Today, right now, these days – I don’t want to sell it anymore. I don’t want to convince, haggle, paint pictures, tell stories. I don’t want to negotiate a price on what is truly a story so personal, so deeply emotional, so expansive while also remaining very small. We are drowning in the typical summer slump of August in which sales are slow, heat is high, patience is thin, days are long – too long. It wears on all of us, feels like one of those infuriating beggars lice weeds that manage to always ball themselves up into my waistband. Not painful, but chafing, and constant. That’s the worry I wear, that all of us doing this walk with daily.
That’s the story behind a complaint I made on social media, a caption beneath a picture of two of the most beautiful udders on the farm – two of the girls who make me the most proud – goats whose presence I realize lately I’ve forgotten to appreciate. We are actually doing fine, more than fine. Lucky as hell for the support we have and the way the farm’s been embraced by so many. But there are still battles I have to fight daily to make sure this place gets the respect it deserves, even if the story is just mine, even if the farm is very small. I feel like each season so far has had a theme that’s driven all our decisions, goals, behaviors. This year has been “advocacy” – and I wake up every morning with my hackles raised, claws out, just in case. Just in case.

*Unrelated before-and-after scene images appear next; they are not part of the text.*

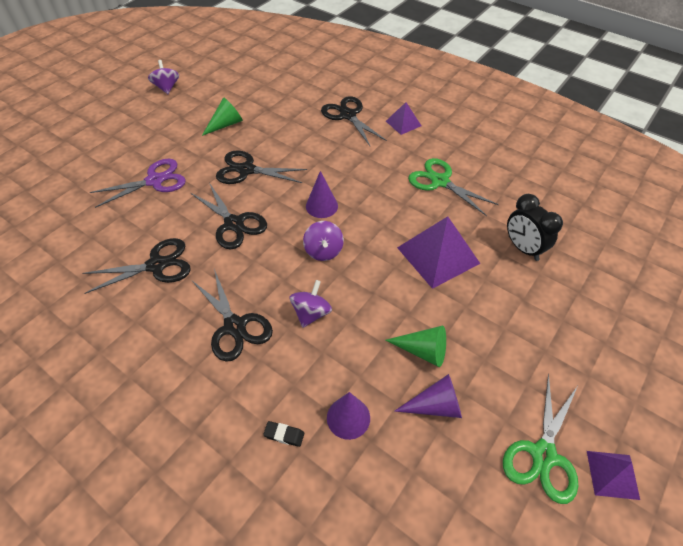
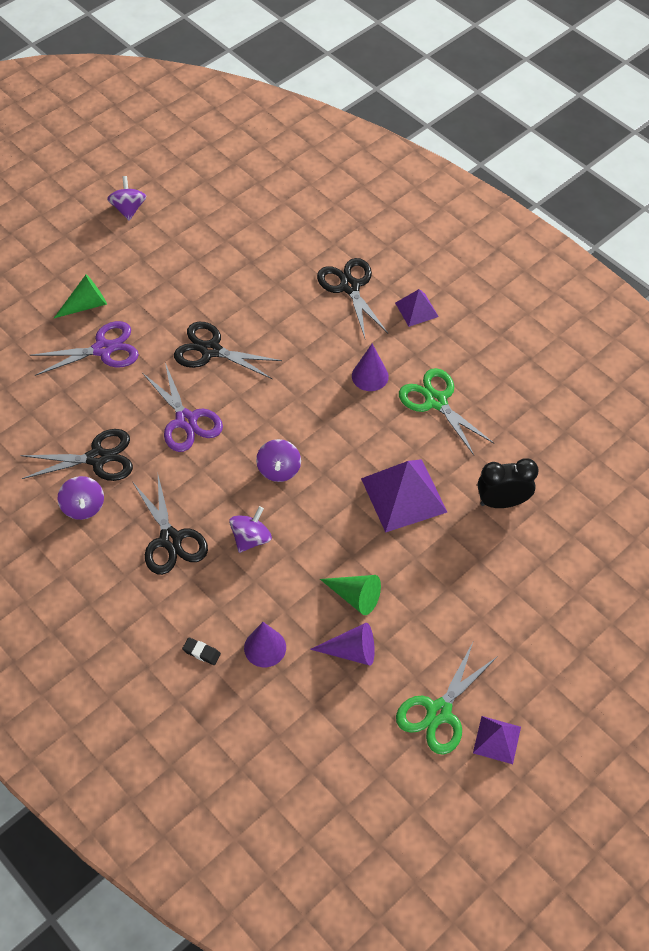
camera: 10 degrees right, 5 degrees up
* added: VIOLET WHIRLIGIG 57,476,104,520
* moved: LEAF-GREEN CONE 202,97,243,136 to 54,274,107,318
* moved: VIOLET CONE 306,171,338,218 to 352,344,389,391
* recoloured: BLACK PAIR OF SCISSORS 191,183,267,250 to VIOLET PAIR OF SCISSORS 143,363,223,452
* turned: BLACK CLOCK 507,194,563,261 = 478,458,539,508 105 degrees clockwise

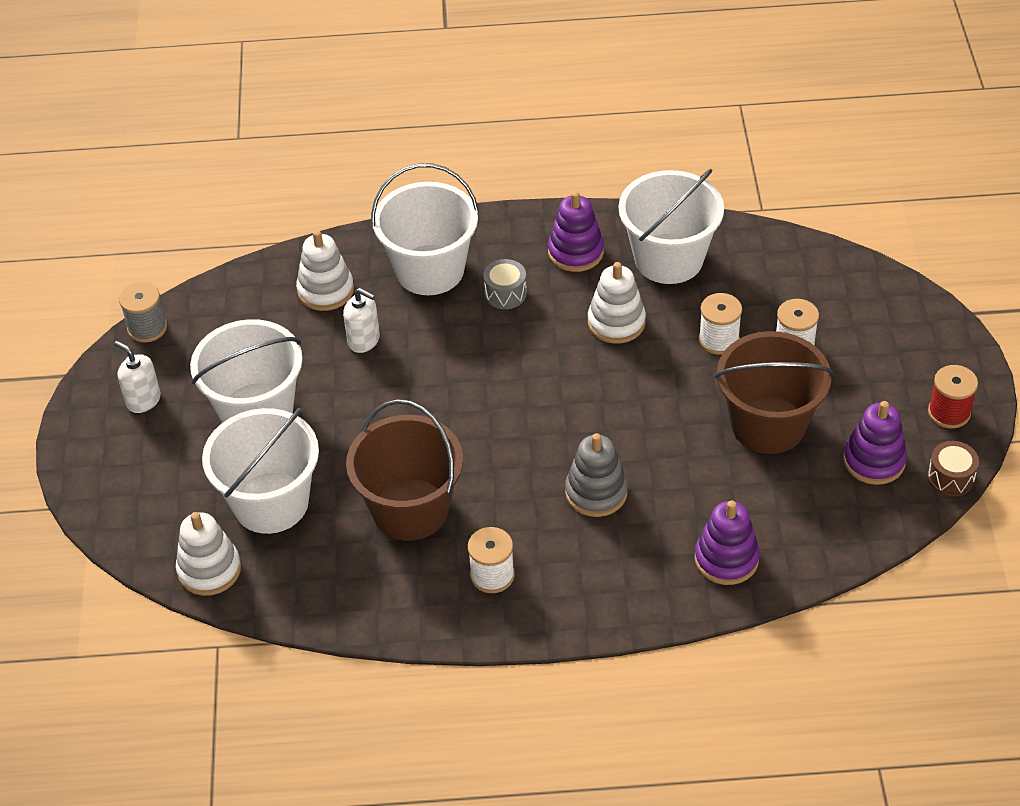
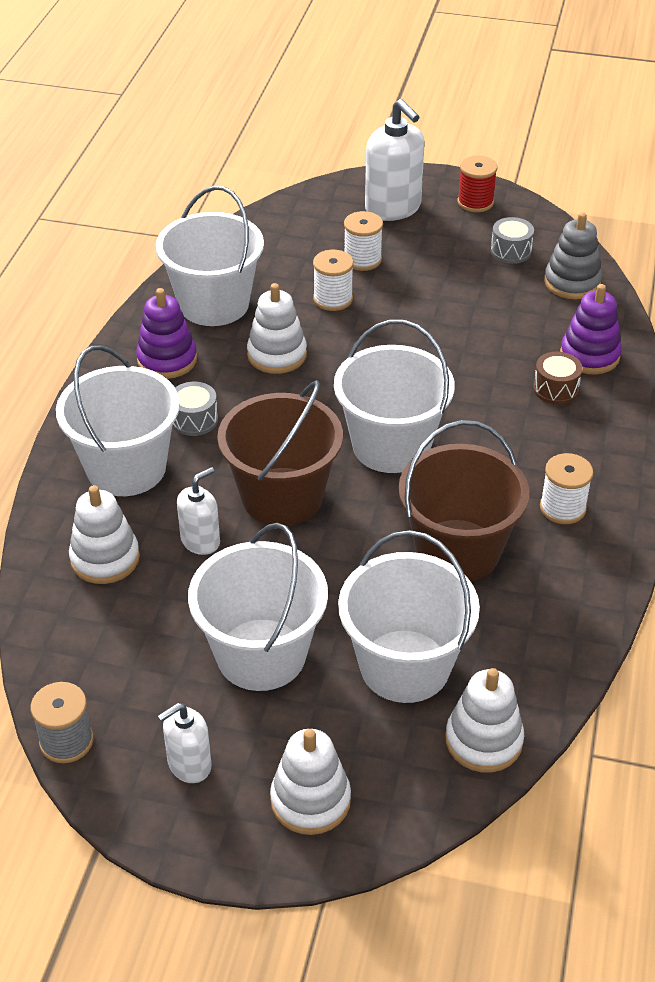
camera: 75 degrees left, 5 degrees down
* added: PURE WHITE RING STACKER 270,729,351,835
* added: PURE WHITE PAIL 334,320,455,473
* added: PURE WHITE SOAP PUMP 365,99,425,221
* moved: ASH-GREY RING STACKER 565,433,628,517 to 544,212,602,299
* moved: RUSSET PAIL 715,331,833,454 to 217,380,343,526
* moved: RUSSET SNARE DRUM 928,441,979,497 to 533,352,583,404
* replaced: VIOLET RING STACKER 843,401,907,485 to ASH-GREY SNARE DRUM 491,217,534,264

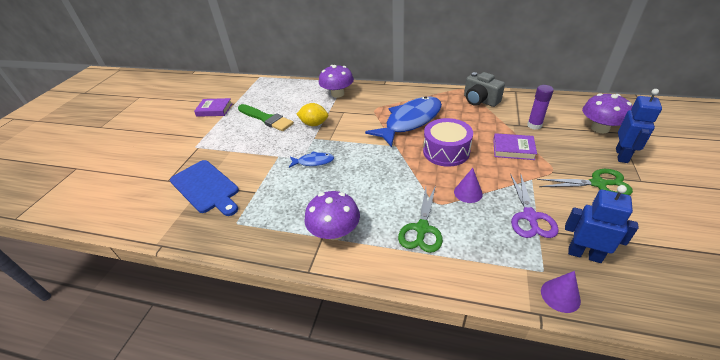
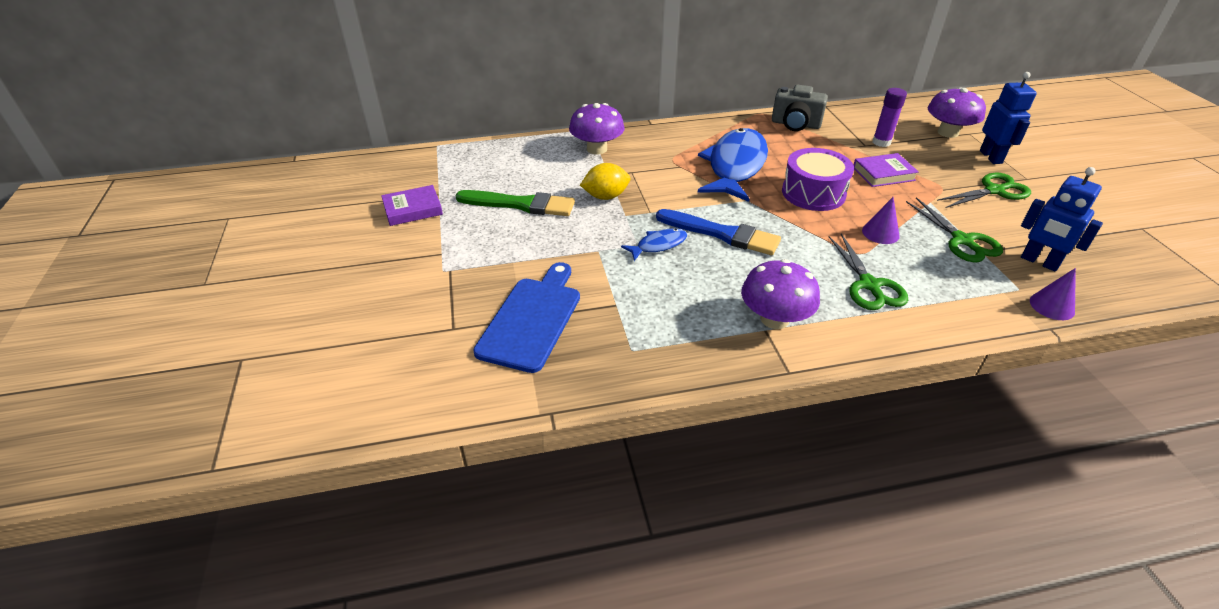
camera: 30 degrees left, 0 degrees up
* added: ROYAL BLUE BRUSH 656,209,781,255
* recoloured: VIOLET PAIR OF SCISSORS 510,173,559,238 to LEAF-GREEN PAIR OF SCISSORS 906,197,1003,262
* turned: ROYAL BLUE CHOPPING BOARD 170,160,239,216 = 473,262,580,373 90 degrees counterclockwise
* turned: ROYAL BLUE TOY ROBOT 565,185,639,263 = 1021,167,1103,272 135 degrees counterclockwise

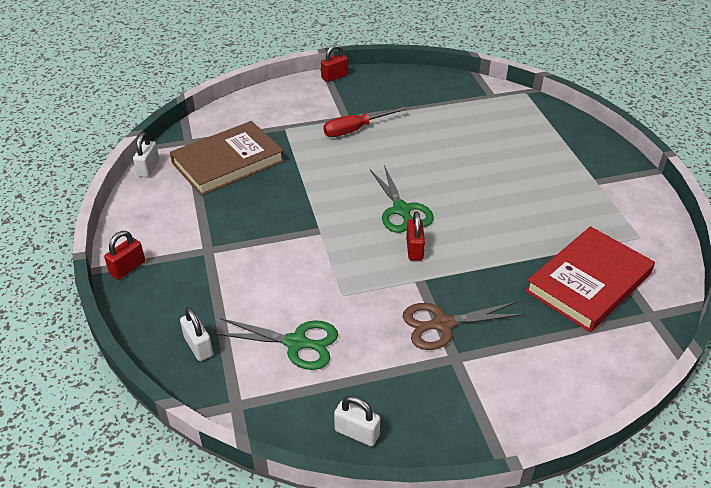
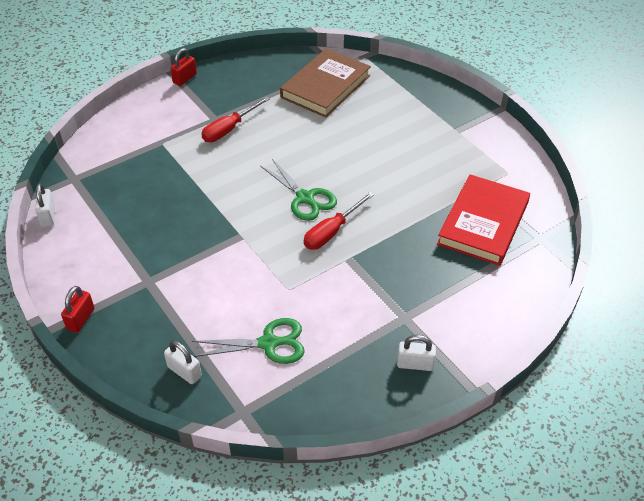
camera: 20 degrees left, 5 degrees up
* removed: RUSSET PAIR OF SCISSORS 402,301,525,350
* moved: RUSSET HARDBACK 170,121,284,196 to 280,48,371,117
* moved: PURE WHITE PADLOCK 334,396,381,446 to 397,335,436,371
* replaced: CRIMSON PADLOCK 406,211,425,261 to CRIMSON HAND SCREWDRIVER 304,192,374,250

I wonder, do you care what’s really going on behind the pictures on social media, a medium that’s become the backbone of the business, for which I have a passionate love/hate relationship? Of course you know it’s all filtered to hell, the margins erased to smudge out the dirtiest bits. For the folks who have told me this is a dream life, I know that you’re right and I’ve got constant gratitude for your constant optimism, reminding me what I have going on here, reminding me it’s probably a sin to covet my neighbors’ shrink-wrapped, suburban lives. I hope for now you’ll forgive the tone, be kind with your concern and don’t waste any of it on me. I’m fine – but exhausted – trying to maintain a leading lady status when, these days, I’d like to be the alternate. As a friend and fellow small business owner said recently, “I want someone else, just for one day, to be the one who has to decide to say ‘yes’ and ‘no’ to all the things.” We star in a show with no script.
With all that said, I’m still floored by our victories this year, some I’ve mentioned, some are forthcoming, but none happening as fast as I want. And I guess that’s the thing – I still want, start each day wanting this to work, constantly, unconsciously casting and re-casting myself and all the players, imagining plot twists, writing off characters – then writing them back in. It’s not exactly a business plan, but it’s an evolution of a business, an adaptation of reality into a story you hopefully want to hear, a show you’d watch, a place – whose value I can’t quantify – that’s actually worth something to you.